Sunday, February 1, 2009

Lemon Curd

This recipe from Fine Cooking kind of rocks. Worth trying on crepes too.

Baby booties

These are called 1-hour baby booties. The pattern can be found in Stitch and Bitch Nation. They really only take about an hour. But the straps take about another hour each. Maybe I labored too long attaching them. Tonight I hosted my own Stitch & Bitch, which was responsible for my finally finishing the straps and buttons.

I'm pretty sure there's a reason babies don't wear booties. I'm pretty sure the booties will fall off as soon as the baby moves its legs. My stitch & bitch comrades assured me that it's enough for the booties to look nice in the gift box and displayed in the baby's room.

Bacon Dessert

First there was haut-chocolat with bacon. It was good. Then there were pig lickers. They were only slightly less good. Sometimes I wonder if bacon desserts are to my generation what Jell-o was to the 1960s: "the vehicle for subversive and rebellious expression." 

I have joined the cause. Today I made Love Me Tender Peanut Butter Bacon and Banana Cookies

And they were good.

Cook the bacon until it's nice and crispy. For more banana flavor, I substituted 1/4 c. mashed banana for 1/4 c. of the peanut butter. On my next batch I won't bother turning the bacon into a praline. Just use chopped crispy bacon. And I mean cook 1/2 lb. of bacon, chop it up and add it to the cookie dough.

This post does not reflect the views or preferences of all Craft It Up staff and management. 

Sunday, January 25, 2009

Sunday Afternoon Earrings

Clothing exchanges have taken Minneapolis by storm and they are fabulous. They involve women I like, brunch, purging unwanted items from my closet, and coming home with free clothes.
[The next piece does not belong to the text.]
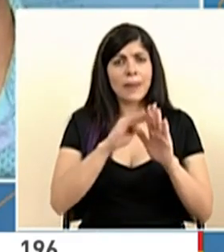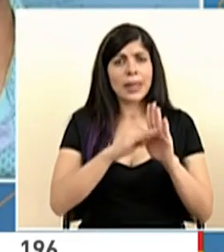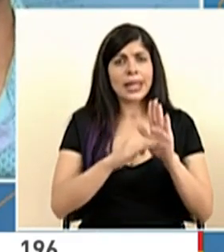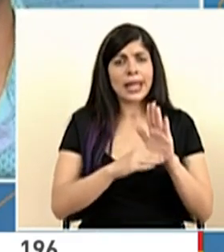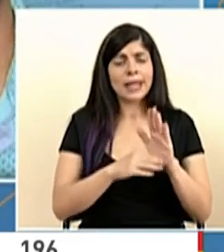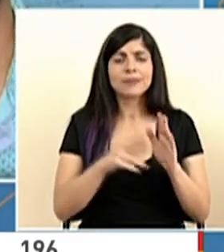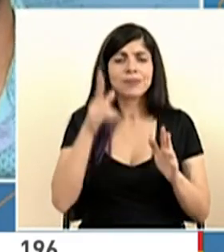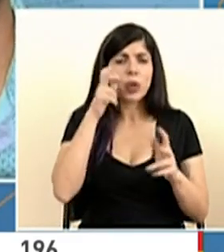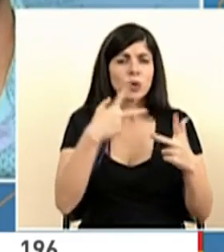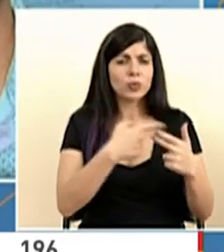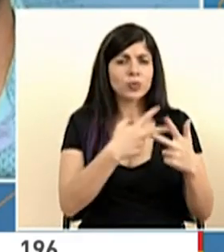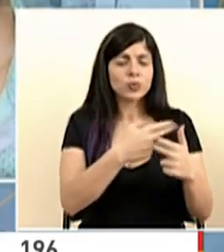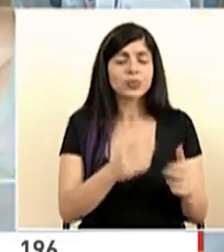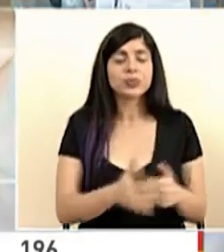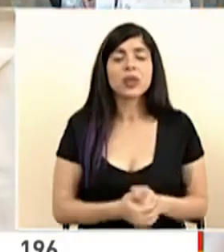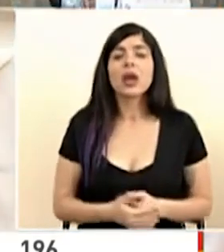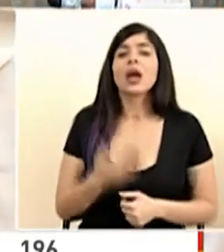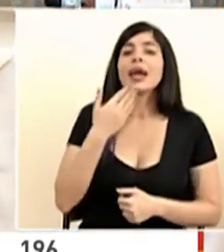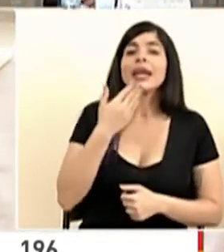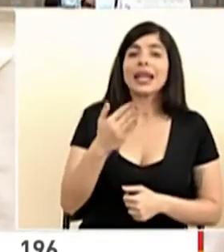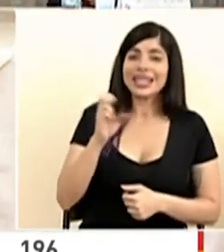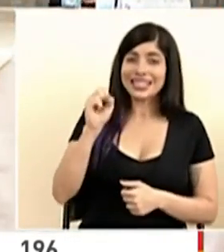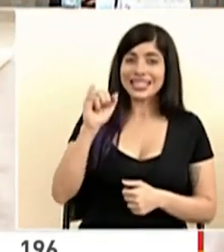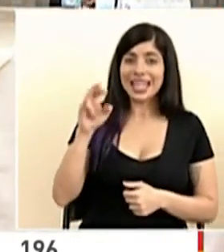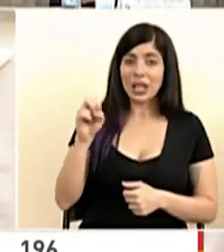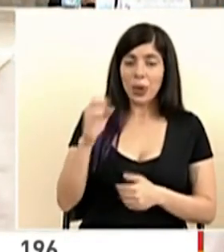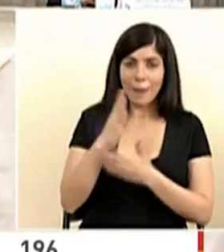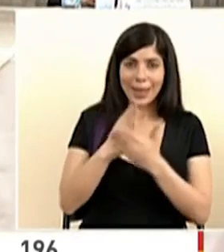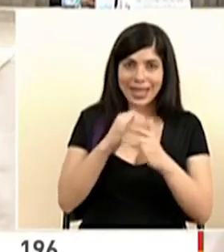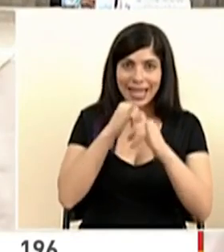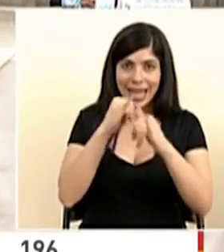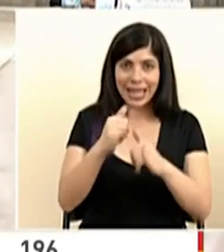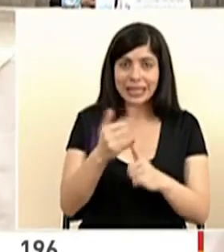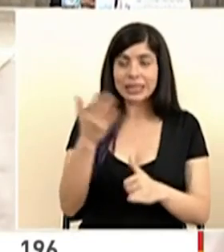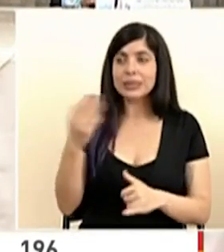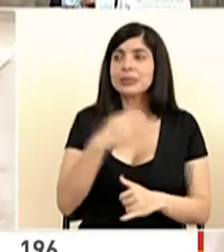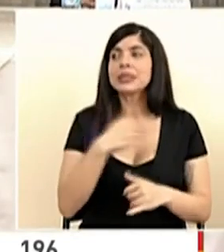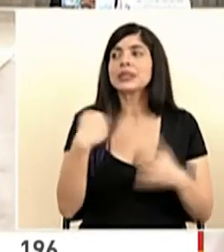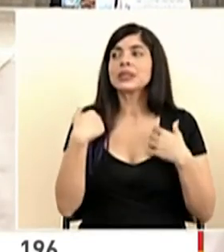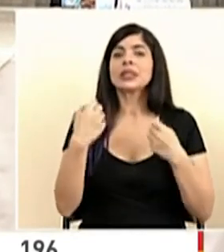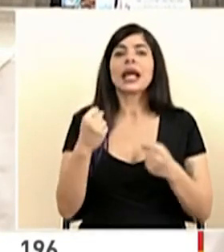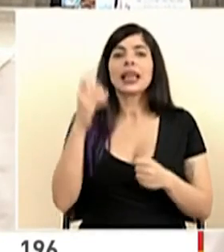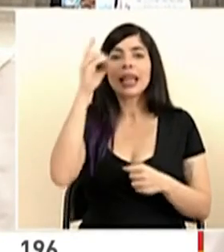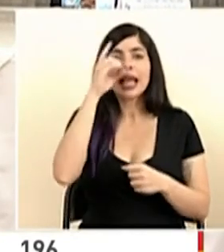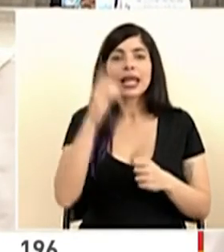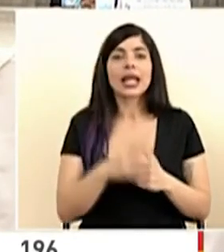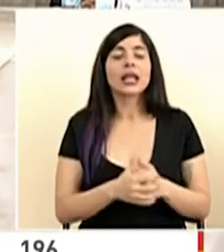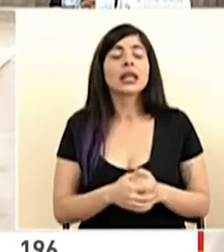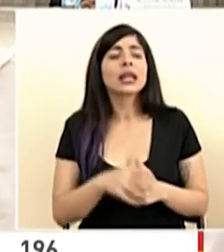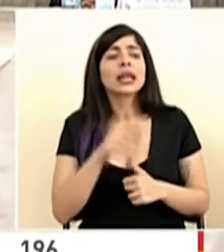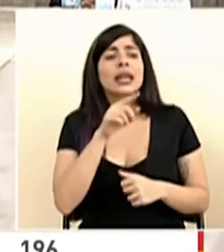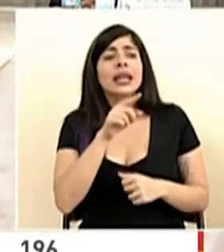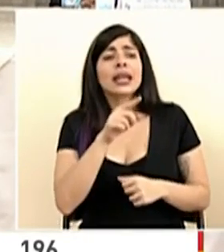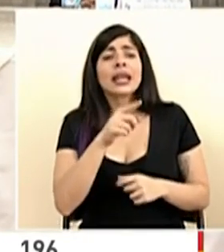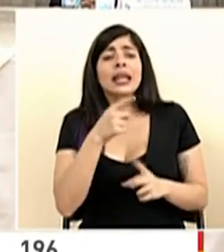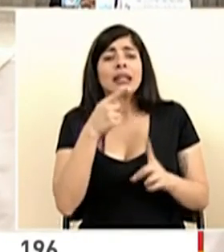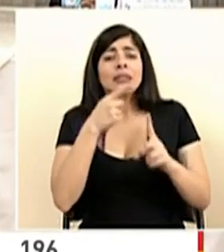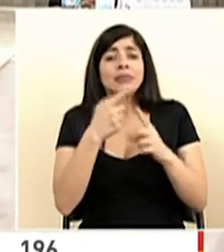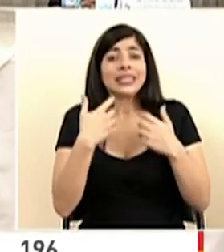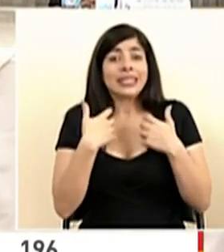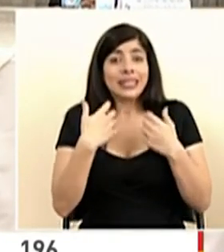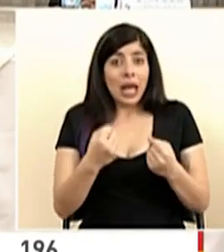Gracias a Sergio Jiménez, de Diario Extra. Iniciamos con el señor ministro de Salud, el doctor Daniel Sález. Sí, las medidas sanitarias,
This is why I love them. Today I scored several items including two necklaces, one of which I shortened to a more flattering length. I made some earrings with the leftover beads.

Monday, January 19, 2009


December's Gourmet magazine featured a recipe for panettone that, despite being altogether too complicated, I found to be very seductive. I'll include the link as soon as it's published online. Note to self #1: Read the whole recipe before starting, including the part about the recipe taking 2 days start to finish. Note to self #2: If a recipe requires making phone calls to find more than 2 of the ingredients, abort! This recipe required locating: real vanilla beans (not hard and my new favorite way to use vanilla); panettone molds (slightly harder to find); and candied citron (surprisingly difficult - ending with my picking a fight with an employee at a local upscale grocery. I mean come on, try being helpful.)
Note to self #3: A recipe that calls for "heavy duty stand mixer fitted with paddle attachment" needs such a mixer. My puny handheld mixer nearly blew its motor.
This was my favorite part of the recipe: the upside down cooling process. 
The ingredients weren't the right temperature. The dough didn't mix as well as it should have, nor did it rise as much as it should have. The citron was for Grandma's gelatinous fruitcake instead of the delicious citrusy citron that is my favorite part of panettone. I baked it too close to the heat source in my 1960s gas oven, hardening the bottom 10% of the loaf... but the thing turned out pretty darn well.
And then I borrowed a big Kitchen Aid mixer to try... a second loaf. 

This stuff makes delicious french toast too. We tried it with cream cheese mixed with cherry preserves or cream cheese with marmalade. Now that is the way to eat french toast.